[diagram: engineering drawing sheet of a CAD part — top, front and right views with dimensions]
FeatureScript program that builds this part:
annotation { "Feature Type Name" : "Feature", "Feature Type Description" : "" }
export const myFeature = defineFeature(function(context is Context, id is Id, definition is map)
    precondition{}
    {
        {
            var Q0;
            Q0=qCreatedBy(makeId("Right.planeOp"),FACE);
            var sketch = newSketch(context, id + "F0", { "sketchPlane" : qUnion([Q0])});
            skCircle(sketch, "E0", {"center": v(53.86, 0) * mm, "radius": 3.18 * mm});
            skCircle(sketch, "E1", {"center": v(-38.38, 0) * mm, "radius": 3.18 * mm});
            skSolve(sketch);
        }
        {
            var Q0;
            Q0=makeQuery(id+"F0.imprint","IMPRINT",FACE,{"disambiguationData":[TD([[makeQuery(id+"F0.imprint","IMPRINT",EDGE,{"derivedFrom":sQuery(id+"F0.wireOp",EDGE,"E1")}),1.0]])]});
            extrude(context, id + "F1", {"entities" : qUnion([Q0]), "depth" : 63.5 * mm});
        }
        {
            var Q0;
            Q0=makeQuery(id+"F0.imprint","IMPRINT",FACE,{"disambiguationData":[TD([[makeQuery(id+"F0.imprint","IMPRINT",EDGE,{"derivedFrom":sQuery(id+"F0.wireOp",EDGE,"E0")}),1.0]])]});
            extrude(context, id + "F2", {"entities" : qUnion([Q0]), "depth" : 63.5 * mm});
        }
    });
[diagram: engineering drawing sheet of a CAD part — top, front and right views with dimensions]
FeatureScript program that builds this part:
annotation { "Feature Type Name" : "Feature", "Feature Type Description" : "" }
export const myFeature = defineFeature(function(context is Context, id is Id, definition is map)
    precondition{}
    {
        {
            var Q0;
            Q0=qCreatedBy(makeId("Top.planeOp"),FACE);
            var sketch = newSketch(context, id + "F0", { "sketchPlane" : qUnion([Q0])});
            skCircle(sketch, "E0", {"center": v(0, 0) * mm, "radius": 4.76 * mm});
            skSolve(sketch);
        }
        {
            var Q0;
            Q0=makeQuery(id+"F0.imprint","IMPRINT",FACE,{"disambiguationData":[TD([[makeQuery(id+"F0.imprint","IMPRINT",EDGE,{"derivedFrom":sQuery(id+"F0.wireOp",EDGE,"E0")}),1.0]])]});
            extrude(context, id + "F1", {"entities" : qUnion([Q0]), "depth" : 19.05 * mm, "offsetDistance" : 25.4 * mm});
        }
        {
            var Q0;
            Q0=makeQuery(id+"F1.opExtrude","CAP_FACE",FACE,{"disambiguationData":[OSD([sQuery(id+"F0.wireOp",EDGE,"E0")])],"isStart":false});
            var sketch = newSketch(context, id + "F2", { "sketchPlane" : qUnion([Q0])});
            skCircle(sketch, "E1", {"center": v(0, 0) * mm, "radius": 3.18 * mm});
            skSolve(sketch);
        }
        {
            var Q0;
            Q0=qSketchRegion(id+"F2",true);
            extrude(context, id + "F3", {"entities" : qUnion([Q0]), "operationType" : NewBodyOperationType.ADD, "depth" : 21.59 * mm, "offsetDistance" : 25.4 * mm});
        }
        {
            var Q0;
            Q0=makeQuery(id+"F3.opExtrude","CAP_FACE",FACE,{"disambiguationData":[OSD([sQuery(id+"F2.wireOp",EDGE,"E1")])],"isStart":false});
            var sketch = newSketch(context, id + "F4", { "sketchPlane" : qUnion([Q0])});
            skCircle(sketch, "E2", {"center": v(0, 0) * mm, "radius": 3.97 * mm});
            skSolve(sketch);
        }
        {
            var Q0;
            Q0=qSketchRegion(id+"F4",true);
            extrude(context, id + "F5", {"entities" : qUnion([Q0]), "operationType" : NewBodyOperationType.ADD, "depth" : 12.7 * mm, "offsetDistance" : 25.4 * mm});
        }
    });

» Required task: Rewrite every listing, changing each "depth" to "length" and leaving everything else untouched.

» Answer:
[diagram: engineering drawing sheet of a CAD part — top, front and right views with dimensions]
FeatureScript program that builds this part:
annotation { "Feature Type Name" : "Feature", "Feature Type Description" : "" }
export const myFeature = defineFeature(function(context is Context, id is Id, definition is map)
    precondition{}
    {
        {
            var Q0;
            Q0=qCreatedBy(makeId("Right.planeOp"),FACE);
            var sketch = newSketch(context, id + "F0", { "sketchPlane" : qUnion([Q0])});
            skCircle(sketch, "E0", {"center": v(53.86, 0) * mm, "radius": 3.18 * mm});
            skCircle(sketch, "E1", {"center": v(-38.38, 0) * mm, "radius": 3.18 * mm});
            skSolve(sketch);
        }
        {
            var Q0;
            Q0=makeQuery(id+"F0.imprint","IMPRINT",FACE,{"disambiguationData":[TD([[makeQuery(id+"F0.imprint","IMPRINT",EDGE,{"derivedFrom":sQuery(id+"F0.wireOp",EDGE,"E1")}),1.0]])]});
            extrude(context, id + "F1", {"entities" : qUnion([Q0]), "length" : 63.5 * mm});
        }
        {
            var Q0;
            Q0=makeQuery(id+"F0.imprint","IMPRINT",FACE,{"disambiguationData":[TD([[makeQuery(id+"F0.imprint","IMPRINT",EDGE,{"derivedFrom":sQuery(id+"F0.wireOp",EDGE,"E0")}),1.0]])]});
            extrude(context, id + "F2", {"entities" : qUnion([Q0]), "length" : 63.5 * mm});
        }
    });
[diagram: engineering drawing sheet of a CAD part — top, front and right views with dimensions]
FeatureScript program that builds this part:
annotation { "Feature Type Name" : "Feature", "Feature Type Description" : "" }
export const myFeature = defineFeature(function(context is Context, id is Id, definition is map)
    precondition{}
    {
        {
            var Q0;
            Q0=qCreatedBy(makeId("Top.planeOp"),FACE);
            var sketch = newSketch(context, id + "F0", { "sketchPlane" : qUnion([Q0])});
            skCircle(sketch, "E0", {"center": v(0, 0) * mm, "radius": 4.76 * mm});
            skSolve(sketch);
        }
        {
            var Q0;
            Q0=makeQuery(id+"F0.imprint","IMPRINT",FACE,{"disambiguationData":[TD([[makeQuery(id+"F0.imprint","IMPRINT",EDGE,{"derivedFrom":sQuery(id+"F0.wireOp",EDGE,"E0")}),1.0]])]});
            extrude(context, id + "F1", {"entities" : qUnion([Q0]), "length" : 19.05 * mm, "offsetDistance" : 25.4 * mm});
        }
        {
            var Q0;
            Q0=makeQuery(id+"F1.opExtrude","CAP_FACE",FACE,{"disambiguationData":[OSD([sQuery(id+"F0.wireOp",EDGE,"E0")])],"isStart":false});
            var sketch = newSketch(context, id + "F2", { "sketchPlane" : qUnion([Q0])});
            skCircle(sketch, "E1", {"center": v(0, 0) * mm, "radius": 3.18 * mm});
            skSolve(sketch);
        }
        {
            var Q0;
            Q0=qSketchRegion(id+"F2",true);
            extrude(context, id + "F3", {"entities" : qUnion([Q0]), "operationType" : NewBodyOperationType.ADD, "length" : 21.59 * mm, "offsetDistance" : 25.4 * mm});
        }
        {
            var Q0;
            Q0=makeQuery(id+"F3.opExtrude","CAP_FACE",FACE,{"disambiguationData":[OSD([sQuery(id+"F2.wireOp",EDGE,"E1")])],"isStart":false});
            var sketch = newSketch(context, id + "F4", { "sketchPlane" : qUnion([Q0])});
            skCircle(sketch, "E2", {"center": v(0, 0) * mm, "radius": 3.97 * mm});
            skSolve(sketch);
        }
        {
            var Q0;
            Q0=qSketchRegion(id+"F4",true);
            extrude(context, id + "F5", {"entities" : qUnion([Q0]), "operationType" : NewBodyOperationType.ADD, "length" : 12.7 * mm, "offsetDistance" : 25.4 * mm});
        }
    });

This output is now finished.